(Stored data entries)
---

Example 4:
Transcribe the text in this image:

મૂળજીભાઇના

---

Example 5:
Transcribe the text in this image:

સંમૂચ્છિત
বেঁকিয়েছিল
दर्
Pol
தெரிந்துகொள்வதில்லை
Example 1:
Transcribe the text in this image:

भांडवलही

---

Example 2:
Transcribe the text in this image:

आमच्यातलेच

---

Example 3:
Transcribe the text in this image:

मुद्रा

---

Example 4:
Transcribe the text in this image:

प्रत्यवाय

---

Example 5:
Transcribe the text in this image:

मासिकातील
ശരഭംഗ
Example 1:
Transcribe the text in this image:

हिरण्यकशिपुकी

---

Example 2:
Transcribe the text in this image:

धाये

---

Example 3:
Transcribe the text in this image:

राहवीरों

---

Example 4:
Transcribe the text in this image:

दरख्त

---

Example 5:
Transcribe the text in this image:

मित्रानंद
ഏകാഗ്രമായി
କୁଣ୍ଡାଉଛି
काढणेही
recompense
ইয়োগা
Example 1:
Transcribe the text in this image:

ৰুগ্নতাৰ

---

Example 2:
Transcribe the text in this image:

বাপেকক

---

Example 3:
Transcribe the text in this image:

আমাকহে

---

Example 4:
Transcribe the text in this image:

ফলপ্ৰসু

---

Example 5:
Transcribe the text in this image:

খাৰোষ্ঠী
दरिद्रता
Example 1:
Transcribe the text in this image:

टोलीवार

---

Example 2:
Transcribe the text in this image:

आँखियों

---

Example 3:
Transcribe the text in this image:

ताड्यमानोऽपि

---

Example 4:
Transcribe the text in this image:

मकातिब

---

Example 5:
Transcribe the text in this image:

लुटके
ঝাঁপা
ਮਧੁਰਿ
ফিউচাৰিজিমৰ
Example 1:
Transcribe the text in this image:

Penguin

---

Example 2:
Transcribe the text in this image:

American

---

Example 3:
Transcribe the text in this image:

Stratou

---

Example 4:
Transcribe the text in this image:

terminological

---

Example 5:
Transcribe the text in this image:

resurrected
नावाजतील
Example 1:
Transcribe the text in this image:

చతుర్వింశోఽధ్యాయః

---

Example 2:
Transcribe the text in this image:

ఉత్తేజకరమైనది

Directions: Extract every line above exactly as it stands.

Solution to the exercise:
---

Example 4:
Transcribe the text in this image:

મૂળજીભાઇના

---

Example 5:
Transcribe the text in this image:

સંમૂચ્છિત
বেঁকিয়েছিল
दर्
Pol
தெரிந்துகொள்வதில்லை
Example 1:
Transcribe the text in this image:

भांडवलही

---

Example 2:
Transcribe the text in this image:

आमच्यातलेच

---

Example 3:
Transcribe the text in this image:

मुद्रा

---

Example 4:
Transcribe the text in this image:

प्रत्यवाय

---

Example 5:
Transcribe the text in this image:

मासिकातील
ശരഭംഗ
Example 1:
Transcribe the text in this image:

हिरण्यकशिपुकी

---

Example 2:
Transcribe the text in this image:

धाये

---

Example 3:
Transcribe the text in this image:

राहवीरों

---

Example 4:
Transcribe the text in this image:

दरख्त

---

Example 5:
Transcribe the text in this image:

मित्रानंद
ഏകാഗ്രമായി
କୁଣ୍ଡାଉଛି
काढणेही
recompense
ইয়োগা
Example 1:
Transcribe the text in this image:

ৰুগ্নতাৰ

---

Example 2:
Transcribe the text in this image:

বাপেকক

---

Example 3:
Transcribe the text in this image:

আমাকহে

---

Example 4:
Transcribe the text in this image:

ফলপ্ৰসু

---

Example 5:
Transcribe the text in this image:

খাৰোষ্ঠী
दरिद्रता
Example 1:
Transcribe the text in this image:

टोलीवार

---

Example 2:
Transcribe the text in this image:

आँखियों

---

Example 3:
Transcribe the text in this image:

ताड्यमानोऽपि

---

Example 4:
Transcribe the text in this image:

मकातिब

---

Example 5:
Transcribe the text in this image:

लुटके
ঝাঁপা
ਮਧੁਰਿ
ফিউচাৰিজিমৰ
Example 1:
Transcribe the text in this image:

Penguin

---

Example 2:
Transcribe the text in this image:

American

---

Example 3:
Transcribe the text in this image:

Stratou

---

Example 4:
Transcribe the text in this image:

terminological

---

Example 5:
Transcribe the text in this image:

resurrected
नावाजतील
Example 1:
Transcribe the text in this image:

చతుర్వింశోఽధ్యాయః

---

Example 2:
Transcribe the text in this image:

ఉత్తేజకరమైనది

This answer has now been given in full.